Einsätze in Afrika Wie die USA ihren Drohnenkrieg organisieren

Hunderte Soldaten, Geheimdienstler und Techniker arbeiten zusammen, wenn ein Mensch mittels Kampfdrohne getötet werden soll. Der Ablauf eines Drohneneinsatzes - von der Zielrecherche bis zur Datenauswertung.

Von Christian Fuchs und John Goetz

Der Krieg mit Drohnen ist eine ziemlich komplizierte und aufwendige Angelegenheit, und in Afrika funktioniert er ungefähr so: Analysten legen zunächst eine "Ziel-Liste" an (Schritt 1 des Drohnenschlags, ausgehend vom US-Kommando Africom in Stuttgart). Sie wählen Personen und Gebäude aus, die möglicherweise angegriffen werden sollen, und ordnen die Ziele nach Wichtigkeit. "Aufklärer" werten Satellitenbilder und Fotos aus, befragen Geheimdienstler und Soldaten in den Einsatzländern und orten die Telefonnummern der potenziellen Opfer. Überwachungsdrohnen beobachten potenzielle Ziele.

Die Entscheidung über Leben und Tod eines mutmaßlichen Islamisten wird nach Dutzenden von Kriterien überprüft - am Ende entscheidet der US-Präsident, wer getötet werden soll (Schritt 2), den Knopf drückt ein Pilot, der nicht in Deutschland sitzt.

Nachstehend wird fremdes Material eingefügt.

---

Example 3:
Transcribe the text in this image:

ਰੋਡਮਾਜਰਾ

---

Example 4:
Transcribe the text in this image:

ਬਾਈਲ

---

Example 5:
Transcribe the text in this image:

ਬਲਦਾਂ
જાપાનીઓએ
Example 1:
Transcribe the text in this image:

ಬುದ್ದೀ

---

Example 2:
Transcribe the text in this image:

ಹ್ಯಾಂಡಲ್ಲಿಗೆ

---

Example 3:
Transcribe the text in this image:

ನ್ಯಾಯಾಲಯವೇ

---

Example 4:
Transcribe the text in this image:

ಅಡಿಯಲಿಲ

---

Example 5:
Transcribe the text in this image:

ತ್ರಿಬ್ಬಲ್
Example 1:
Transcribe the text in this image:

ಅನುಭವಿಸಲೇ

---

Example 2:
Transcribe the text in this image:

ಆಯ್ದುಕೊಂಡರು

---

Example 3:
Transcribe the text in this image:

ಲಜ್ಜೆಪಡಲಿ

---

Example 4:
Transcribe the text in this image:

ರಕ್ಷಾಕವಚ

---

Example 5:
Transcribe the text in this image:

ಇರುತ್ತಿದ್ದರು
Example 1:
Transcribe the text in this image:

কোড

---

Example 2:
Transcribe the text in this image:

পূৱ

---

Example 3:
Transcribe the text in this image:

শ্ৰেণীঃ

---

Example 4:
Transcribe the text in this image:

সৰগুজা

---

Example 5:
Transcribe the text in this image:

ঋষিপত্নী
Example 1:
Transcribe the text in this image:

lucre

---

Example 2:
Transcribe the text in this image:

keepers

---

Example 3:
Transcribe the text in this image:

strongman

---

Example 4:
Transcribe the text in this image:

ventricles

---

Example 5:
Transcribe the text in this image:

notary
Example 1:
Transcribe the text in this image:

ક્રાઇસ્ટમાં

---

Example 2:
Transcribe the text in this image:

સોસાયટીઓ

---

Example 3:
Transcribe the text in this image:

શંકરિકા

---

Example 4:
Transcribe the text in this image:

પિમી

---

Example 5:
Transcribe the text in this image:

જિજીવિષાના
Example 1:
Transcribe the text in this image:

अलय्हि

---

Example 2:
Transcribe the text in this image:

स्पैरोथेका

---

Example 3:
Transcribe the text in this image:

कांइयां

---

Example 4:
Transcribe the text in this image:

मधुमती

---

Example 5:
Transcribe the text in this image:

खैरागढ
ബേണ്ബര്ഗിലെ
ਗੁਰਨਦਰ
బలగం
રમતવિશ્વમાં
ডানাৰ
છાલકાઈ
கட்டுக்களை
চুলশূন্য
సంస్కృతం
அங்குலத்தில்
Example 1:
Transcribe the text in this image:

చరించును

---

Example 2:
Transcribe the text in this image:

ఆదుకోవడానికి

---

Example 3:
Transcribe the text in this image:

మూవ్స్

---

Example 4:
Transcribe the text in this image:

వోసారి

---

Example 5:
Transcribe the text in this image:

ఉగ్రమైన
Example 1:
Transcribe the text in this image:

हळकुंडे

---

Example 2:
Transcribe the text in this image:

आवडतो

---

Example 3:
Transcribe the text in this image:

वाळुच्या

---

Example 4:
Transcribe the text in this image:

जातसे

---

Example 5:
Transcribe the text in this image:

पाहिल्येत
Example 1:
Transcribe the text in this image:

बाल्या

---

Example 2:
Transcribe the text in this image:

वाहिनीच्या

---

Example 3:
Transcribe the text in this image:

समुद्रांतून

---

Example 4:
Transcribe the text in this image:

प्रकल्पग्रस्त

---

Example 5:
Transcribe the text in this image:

Das US-Kommando Africom in Stuttgart hat nach Aussage eines Sprechers die Verantwortung für alle militärischen Operationen der US-Streitkräfte in Afrika, darunter fällt auch die Planung und Koordination des Drohnen-Einsatzes (Schritt 3). Der Personalaufwand für einen 24-Stunden-Einsatz ist enorm. Allein in Ramstein und Stuttgart überwachen 34 Leute die Bildschirme für eine Drohne, dazu kommen noch einmal 18 für die Kommunikationsaufklärung und 14 für die Instandhaltung.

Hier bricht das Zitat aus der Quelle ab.